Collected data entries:
>>>>>
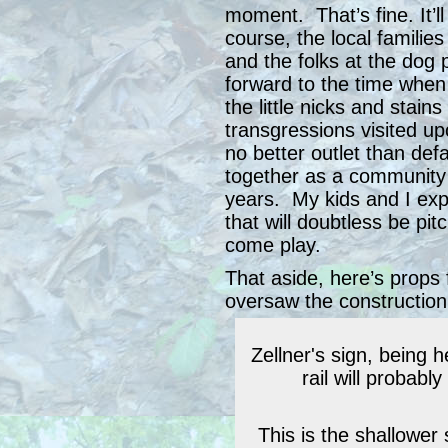
moment. That’s fine. It’
course, the local familie
and the folks at the dog 
forward to the time when 
the little nicks and stain
transgressions visited up
no better outlet than de
together as a community 
years. My kids and I expe
that will doubtless be pit
come play.
That aside, here’s props 
oversaw the construction
Zellner's sign, being he
rail will probabl
This is the shallower 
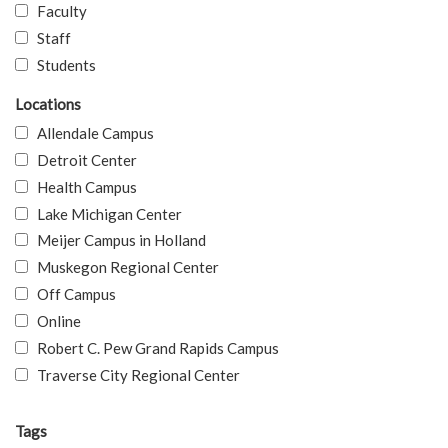
Faculty
Staff
Students
Locations
Allendale Campus
Detroit Center
Health Campus
Lake Michigan Center
Meijer Campus in Holland
Muskegon Regional Center
Off Campus
Online
Robert C. Pew Grand Rapids Campus
Traverse City Regional Center
Tags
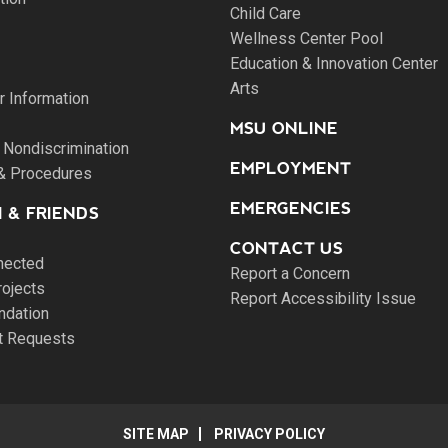
Child Care
Wellness Center Pool
Education & Innovation Center
Arts
 Information
MSU ONLINE
 Nondiscrimination
EMPLOYMENT
 & Procedures
EMERGENCIES
 & FRIENDS
CONTACT US
nected
Report a Concern
rojects
Report Accessibility Issue
ndation
pt Requests
SITE MAP
PRIVACY POLICY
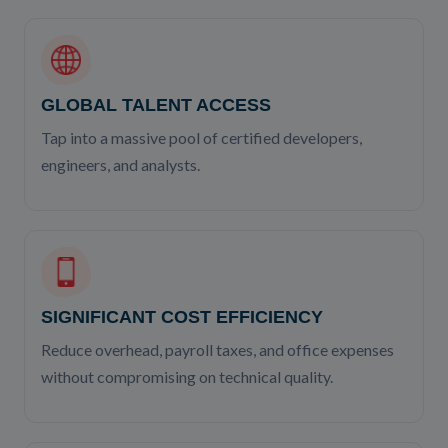
GLOBAL TALENT ACCESS
Tap into a massive pool of certified developers,
engineers, and analysts.
SIGNIFICANT COST EFFICIENCY
Reduce overhead, payroll taxes, and office expenses
without compromising on technical quality.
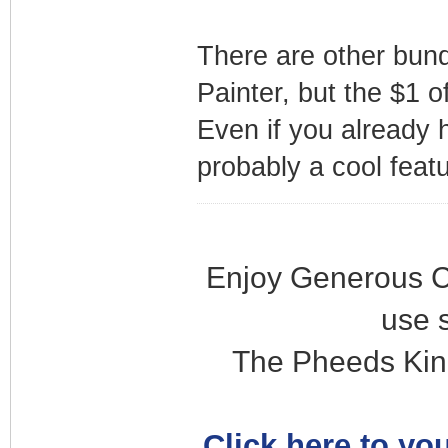
There are other bund
Painter, but the $1 o
Even if you already 
probably a cool featur
Enjoy Generous C
use 
The Pheeds Kin
Click here to you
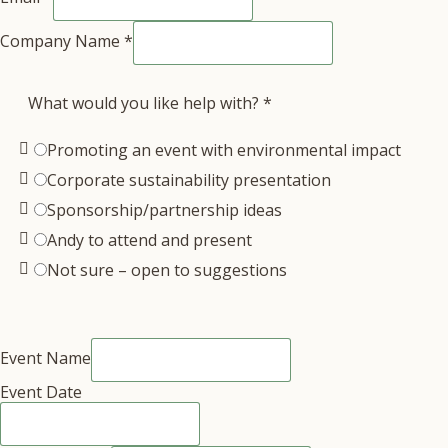
Company Name
*
What would you like help with?
*
Promoting an event with environmental impact
Corporate sustainability presentation
Sponsorship/partnership ideas
Andy to attend and present
Not sure – open to suggestions
Event Name
Event Date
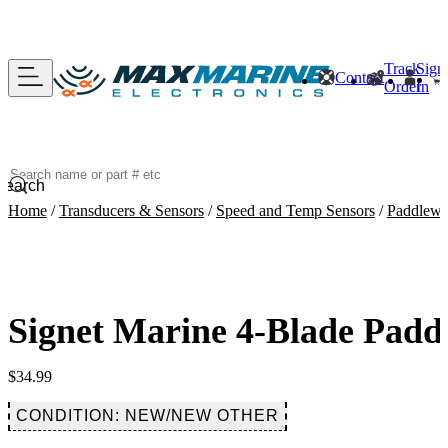
Track
Sign
Contact
Order
In
Search
Home
/
Transducers & Sensors
/
Speed and Temp Sensors
/
Paddlewh
Signet Marine 4-Blade Padd
$
34.99
CONDITION: NEW/NEW OTHER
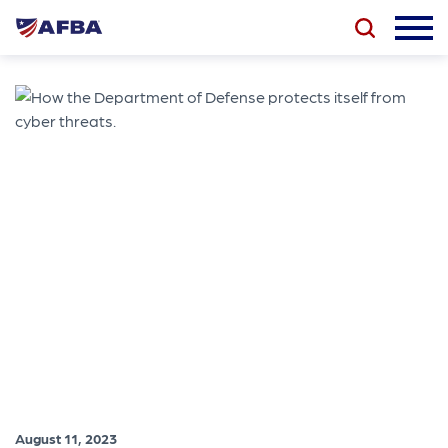
August 11, 2023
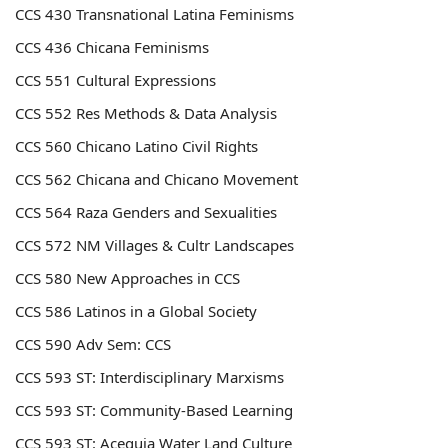
CCS 430 Transnational Latina Feminisms
CCS 436 Chicana Feminisms
CCS 551 Cultural Expressions
CCS 552 Res Methods & Data Analysis
CCS 560 Chicano Latino Civil Rights
CCS 562 Chicana and Chicano Movement
CCS 564 Raza Genders and Sexualities
CCS 572 NM Villages & Cultr Landscapes
CCS 580 New Approaches in CCS
CCS 586 Latinos in a Global Society
CCS 590 Adv Sem: CCS
CCS 593 ST: Interdisciplinary Marxisms
CCS 593 ST: Community-Based Learning
CCS 593 ST: Acequia Water Land Culture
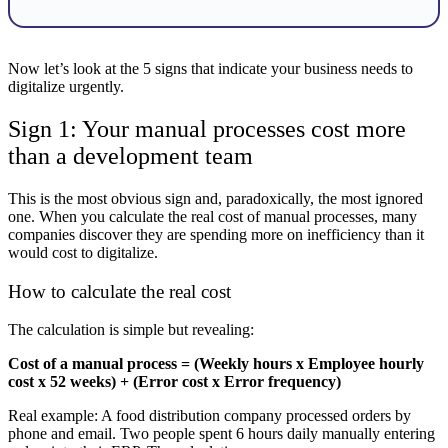
Now let’s look at the 5 signs that indicate your business needs to
digitalize urgently.
Sign 1: Your manual processes cost more
than a development team
This is the most obvious sign and, paradoxically, the most ignored
one. When you calculate the real cost of manual processes, many
companies discover they are spending more on inefficiency than it
would cost to digitalize.
How to calculate the real cost
The calculation is simple but revealing:
Cost of a manual process = (Weekly hours x Employee hourly
cost x 52 weeks) + (Error cost x Error frequency)
Real example: A food distribution company processed orders by
phone and email. Two people spent 6 hours daily manually entering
<<<<<
> [ASSIGNMENT]:
Extract all lines of the records above that include "This".

> [RESPONSE AREA]:
This is the shallower 
This is the most obvious sign and, paradoxically, the most ignored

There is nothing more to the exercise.